We demonstrate the ability of statistical data assimilation to identify the measurements required for accurate state and parameter estimation in an epidemiological model for the novel coronavirus disease COVID-19. Our context is an effort to inform policy regarding social behavior, to mitigate strain on hospital capacity. The model unknowns are taken to be: the time-varying transmission rate, the fraction of exposed cases that require hospitalization, and the time-varying detection probabilities of new asymptomatic and symptomatic cases. In simulations, we obtain accurate estimates of undetected (that is, unmeasured) infectious populations, by measuring the detected cases together with the recovered and dead - and without assumed knowledge of the detection rates.
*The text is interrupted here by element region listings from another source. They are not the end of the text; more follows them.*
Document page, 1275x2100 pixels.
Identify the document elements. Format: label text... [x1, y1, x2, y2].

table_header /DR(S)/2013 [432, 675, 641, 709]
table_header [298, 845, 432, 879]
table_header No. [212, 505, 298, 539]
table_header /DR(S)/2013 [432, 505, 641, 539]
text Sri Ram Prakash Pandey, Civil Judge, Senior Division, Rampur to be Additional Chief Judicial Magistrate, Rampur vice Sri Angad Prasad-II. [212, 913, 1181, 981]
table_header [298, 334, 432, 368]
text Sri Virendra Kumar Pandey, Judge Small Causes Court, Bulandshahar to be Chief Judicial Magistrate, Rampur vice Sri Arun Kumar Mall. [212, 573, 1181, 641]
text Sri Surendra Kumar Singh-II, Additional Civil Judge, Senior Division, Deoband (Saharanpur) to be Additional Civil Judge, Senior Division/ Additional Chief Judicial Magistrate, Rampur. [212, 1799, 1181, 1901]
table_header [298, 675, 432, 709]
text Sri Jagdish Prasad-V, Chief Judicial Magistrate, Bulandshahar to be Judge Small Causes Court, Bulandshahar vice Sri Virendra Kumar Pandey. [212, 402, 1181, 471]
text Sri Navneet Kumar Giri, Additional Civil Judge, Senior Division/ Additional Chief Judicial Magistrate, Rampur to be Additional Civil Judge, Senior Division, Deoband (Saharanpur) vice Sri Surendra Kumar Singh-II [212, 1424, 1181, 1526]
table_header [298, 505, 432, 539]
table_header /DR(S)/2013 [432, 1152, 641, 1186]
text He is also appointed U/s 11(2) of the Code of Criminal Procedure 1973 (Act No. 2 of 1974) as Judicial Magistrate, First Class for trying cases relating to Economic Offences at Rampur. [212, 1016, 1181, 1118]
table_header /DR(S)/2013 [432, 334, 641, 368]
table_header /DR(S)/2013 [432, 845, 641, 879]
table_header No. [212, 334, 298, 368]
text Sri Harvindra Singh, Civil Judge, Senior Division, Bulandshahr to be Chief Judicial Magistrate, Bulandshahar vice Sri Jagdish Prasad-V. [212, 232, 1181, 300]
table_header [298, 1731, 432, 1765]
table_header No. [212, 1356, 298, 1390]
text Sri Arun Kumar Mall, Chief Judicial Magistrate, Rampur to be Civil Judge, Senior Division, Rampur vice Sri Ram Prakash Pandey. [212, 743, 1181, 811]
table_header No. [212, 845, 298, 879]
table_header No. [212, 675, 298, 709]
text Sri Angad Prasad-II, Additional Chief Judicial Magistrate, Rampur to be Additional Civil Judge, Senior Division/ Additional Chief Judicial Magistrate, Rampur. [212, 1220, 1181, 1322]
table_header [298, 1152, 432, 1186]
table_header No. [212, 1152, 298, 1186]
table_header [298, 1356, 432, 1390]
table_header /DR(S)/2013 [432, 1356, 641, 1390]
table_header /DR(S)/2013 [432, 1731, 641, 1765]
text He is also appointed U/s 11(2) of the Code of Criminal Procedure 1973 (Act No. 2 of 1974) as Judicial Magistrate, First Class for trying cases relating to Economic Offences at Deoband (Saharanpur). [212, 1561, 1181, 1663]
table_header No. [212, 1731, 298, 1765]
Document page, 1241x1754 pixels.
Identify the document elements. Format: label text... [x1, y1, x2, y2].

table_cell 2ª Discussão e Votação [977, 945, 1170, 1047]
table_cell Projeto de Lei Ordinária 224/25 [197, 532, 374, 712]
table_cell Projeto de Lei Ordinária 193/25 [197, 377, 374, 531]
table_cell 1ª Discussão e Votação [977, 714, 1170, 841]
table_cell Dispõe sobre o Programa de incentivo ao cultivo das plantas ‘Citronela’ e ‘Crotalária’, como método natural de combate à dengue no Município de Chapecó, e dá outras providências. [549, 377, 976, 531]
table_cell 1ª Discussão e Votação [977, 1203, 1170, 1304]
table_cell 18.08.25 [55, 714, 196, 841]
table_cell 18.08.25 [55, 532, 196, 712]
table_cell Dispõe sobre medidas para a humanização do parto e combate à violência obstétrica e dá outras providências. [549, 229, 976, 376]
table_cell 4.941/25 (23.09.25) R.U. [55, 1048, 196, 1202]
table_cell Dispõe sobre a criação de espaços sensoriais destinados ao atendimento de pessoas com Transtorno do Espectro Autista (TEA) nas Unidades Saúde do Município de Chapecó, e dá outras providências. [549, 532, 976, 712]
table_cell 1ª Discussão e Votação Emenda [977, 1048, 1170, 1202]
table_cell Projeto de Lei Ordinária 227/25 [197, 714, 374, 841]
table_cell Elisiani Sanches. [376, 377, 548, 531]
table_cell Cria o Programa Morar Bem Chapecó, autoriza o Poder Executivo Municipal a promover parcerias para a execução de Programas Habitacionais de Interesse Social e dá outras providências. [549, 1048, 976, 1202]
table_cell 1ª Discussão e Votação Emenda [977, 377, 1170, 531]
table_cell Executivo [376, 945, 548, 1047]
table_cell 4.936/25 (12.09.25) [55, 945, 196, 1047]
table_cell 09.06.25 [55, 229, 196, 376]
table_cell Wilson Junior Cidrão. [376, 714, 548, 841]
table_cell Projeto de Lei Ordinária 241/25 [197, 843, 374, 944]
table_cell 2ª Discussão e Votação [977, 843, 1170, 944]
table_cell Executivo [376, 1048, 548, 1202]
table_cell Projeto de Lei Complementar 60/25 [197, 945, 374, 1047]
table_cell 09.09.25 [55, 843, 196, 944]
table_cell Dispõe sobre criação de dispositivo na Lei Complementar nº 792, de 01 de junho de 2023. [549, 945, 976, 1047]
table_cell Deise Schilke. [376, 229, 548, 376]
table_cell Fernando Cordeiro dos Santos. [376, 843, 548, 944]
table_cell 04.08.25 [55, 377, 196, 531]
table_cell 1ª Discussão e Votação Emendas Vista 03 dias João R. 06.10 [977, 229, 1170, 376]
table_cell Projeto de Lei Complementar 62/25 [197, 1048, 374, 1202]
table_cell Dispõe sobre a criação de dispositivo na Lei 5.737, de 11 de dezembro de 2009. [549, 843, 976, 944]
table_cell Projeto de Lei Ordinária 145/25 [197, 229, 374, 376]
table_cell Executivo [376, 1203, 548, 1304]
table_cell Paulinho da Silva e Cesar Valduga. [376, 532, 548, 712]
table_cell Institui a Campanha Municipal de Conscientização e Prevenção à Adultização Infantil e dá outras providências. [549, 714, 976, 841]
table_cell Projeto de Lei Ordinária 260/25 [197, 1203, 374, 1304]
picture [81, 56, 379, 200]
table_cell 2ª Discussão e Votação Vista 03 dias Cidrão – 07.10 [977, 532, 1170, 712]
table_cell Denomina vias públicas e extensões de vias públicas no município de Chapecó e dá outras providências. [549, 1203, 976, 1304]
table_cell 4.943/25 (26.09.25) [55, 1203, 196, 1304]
Given a noiseless measurement of the recovered population, excellent estimates of all quantities are obtained using a temporal baseline of 101 days, with the exception of the time-varying transmission rate at times prior to the implementation of social distancing. With low noise added to the recovered population, accurate state estimates require a lengthening of the temporal baseline of measurements. Estimates of all parameters are sensitive to the contamination, highlighting the need for accurate and uniform methods of reporting. The aim of this paper is to exemplify the power of SDA to determine what properties of measurements will yield estimates of unknown parameters to a desired precision, in a model with the complexity required to capture important features of the COVID-19 pandemic.